16. The electronic device of claim 9, wherein:

the constraints imposed by the electronic device include at least one of: a size constraint, an inference speed constraint, and an accuracy constraint; and

the constraints are included within a loss function used during training of the trained machine learning model.

17. A non-transitory computer readable medium embodying a computer program, the computer program comprising instructions that when executed cause at least one processor of an electronic device to:

receive an inference request;

determine, using a trained machine learning model, an inference result for the inference request using a selected inference path in the trained machine learning model, wherein: the selected inference path is selected based on a highest probability for each layer of the trained machine learning model; and a size of the trained machine learning model is reduced corresponding to constraints imposed by the electronic device; and

execute an action in response to the inference result.
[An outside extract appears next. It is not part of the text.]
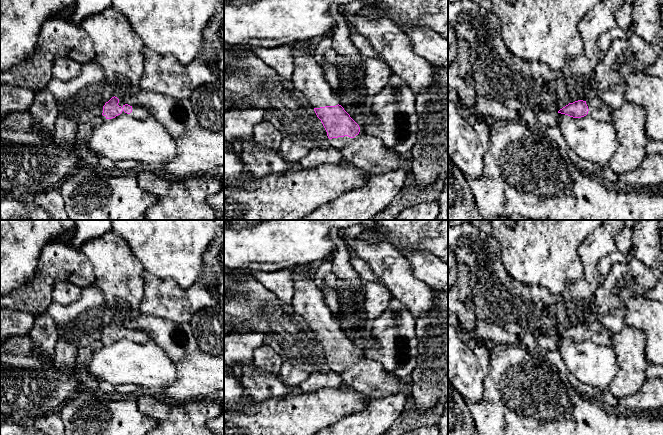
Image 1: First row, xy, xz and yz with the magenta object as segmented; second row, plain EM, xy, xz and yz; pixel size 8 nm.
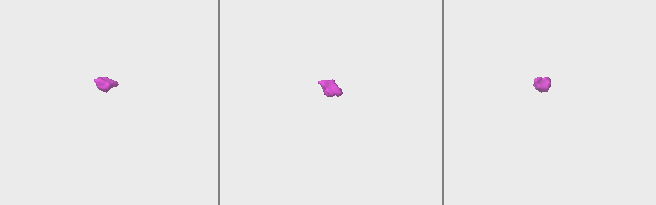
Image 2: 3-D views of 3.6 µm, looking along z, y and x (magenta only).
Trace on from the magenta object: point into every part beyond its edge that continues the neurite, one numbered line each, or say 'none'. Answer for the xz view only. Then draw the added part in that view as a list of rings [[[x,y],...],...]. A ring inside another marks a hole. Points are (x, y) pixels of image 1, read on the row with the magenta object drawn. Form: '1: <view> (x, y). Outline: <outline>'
1: xz (308, 77). Outline: [[[293,45],[292,55],[294,72],[291,80],[303,93],[310,106],[320,108],[338,105],[333,90],[323,74],[323,68],[317,63],[313,51],[298,49]]]
2: xz (368, 153). Outline: [[[361,129],[354,138],[344,136],[330,139],[330,145],[343,155],[345,161],[363,171],[381,174],[402,169],[407,173],[409,182],[412,178],[412,160],[400,157],[397,150],[391,150],[381,139]]]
18. The non-transitory computer readable medium of claim 17, wherein:

the size of the trained machine learning model is reduced by training a model; and

training the model comprises: splitting parameters of the model into groups, wherein each group is associated with a layer of the model, wherein the parameters include floating point values; and for each group, searching for a respective quantization bit providing a highest measured probability, wherein the quantization bit is used to replace the floating point values of the parameters of the group with integer values.

19. The non-transitory computer readable medium of claim 18, wherein:

each respective quantization bit comprises a bit value;

searching for the respective quantization bit comprises performing mixed bit quantization; and

performing the mixed bit quantization comprises: replacing a portion of the floating point values of the parameters for at least one of the groups with integer values corresponding to a first bit value; and replacing another portion of the floating point values of the parameters for the at least one of the groups with integer values corresponding to a second bit value.

20. The non-transitory computer readable medium of claim 18, wherein the size of the trained machine learning model is further reduced by changing one or more parameters of at least one of the groups into zeros in parallel with searching for the respective quantization bits.